Many assume that simply assigning a service account to a server satisfies PCI DSS, but the standard demands continuous evidence of who accessed what and when, even for machines. In reality, most on‑prem environments still rely on static passwords, shared SSH keys, or long‑lived API tokens for automation. Those credentials are often copied across servers, never rotated, and the actions they perform are invisible to auditors.
This lack of visibility creates two problems. First, the organization cannot prove that non‑human identities are limited to the functions required for payment‑card processing. Second, without a central point of control, any rogue command can run unchecked, and there is no reliable log that ties a specific service account to a specific database query or configuration change.

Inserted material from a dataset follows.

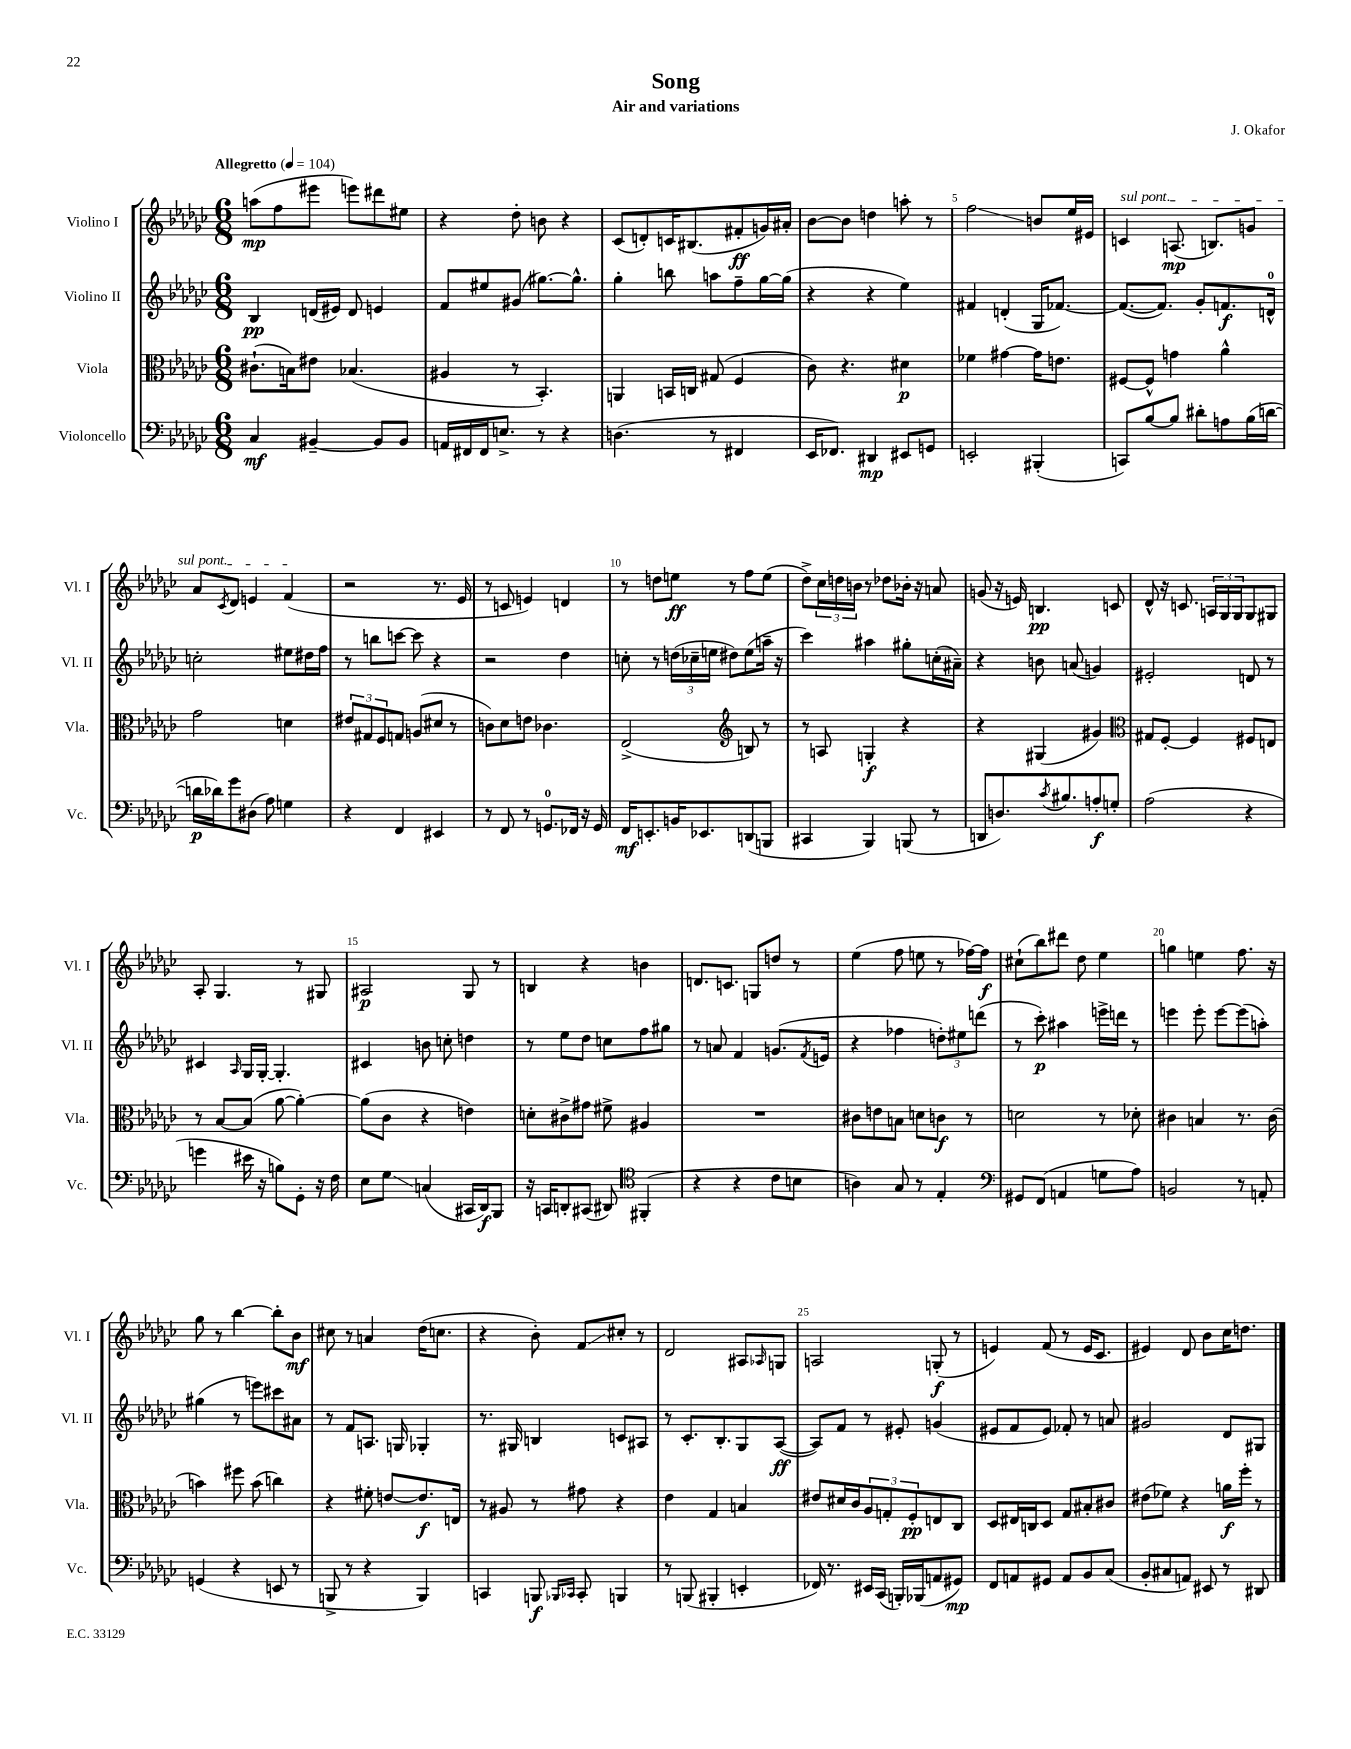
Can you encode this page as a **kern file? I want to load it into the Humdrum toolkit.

Why PCI DSS needs evidence for non‑human identities
PCI DSS requirement 7 calls for restricting access to cardholder data to only those individuals and systems that need it. Requirement 10 requires that all access to system components be logged, and that logs be retained for at least one year. Requirement 12 mandates that security policies be maintained and that they cover all users, including service accounts and automated processes.
When an organization treats a service account like a human user, the same evidence is required: a record that shows the identity, the time of access, the resource touched, and the outcome of the operation. Unfortunately, most traditional tooling captures only the human side of the equation. Service accounts often authenticate directly to the target system, bypassing any audit layer, and the resulting logs are either incomplete or stored in a location that is difficult for auditors to access.
What the audit artifact set must contain
- Identity‑bound session recordings – a replayable capture of every command issued by a service account, linked to the token that authenticated the request.
- Command‑level audit logs – structured entries that include the service account name, the exact query or command, the timestamp, and the success or failure status.
- Inline data masking logs – records that show which fields were redacted in responses, proving that sensitive cardholder data never left the protected boundary in clear text.
- Just‑in‑time (JIT) approval trails – when a high‑risk operation is requested, the system logs the approval request, the approver’s identity, and the decision outcome.
- Retention policy enforcement – guarantees that all of the above artifacts are kept for the PCI‑required retention period without manual intervention.
Each of these artifacts directly maps to a PCI DSS control. Together they form a complete evidence package that can be handed to an auditor without having to chase logs across multiple systems.
How hoop.dev delivers the required evidence
hoop.dev places a Layer 7 gateway in the data path between non‑human identities and the target infrastructure. Because every request flows through the gateway, hoop.dev can apply the enforcement outcomes needed for PCI DSS.
When a service account initiates a connection, hoop.dev validates the OIDC or SAML token, extracts the group membership, and then forwards the request to the target. While the traffic passes through the gateway, hoop.dev records the entire session, masks any cardholder fields in responses, and, if the command matches a high‑risk pattern, routes it to a human approver before execution. The gateway also writes a structured audit entry for every command, tying it to the original token.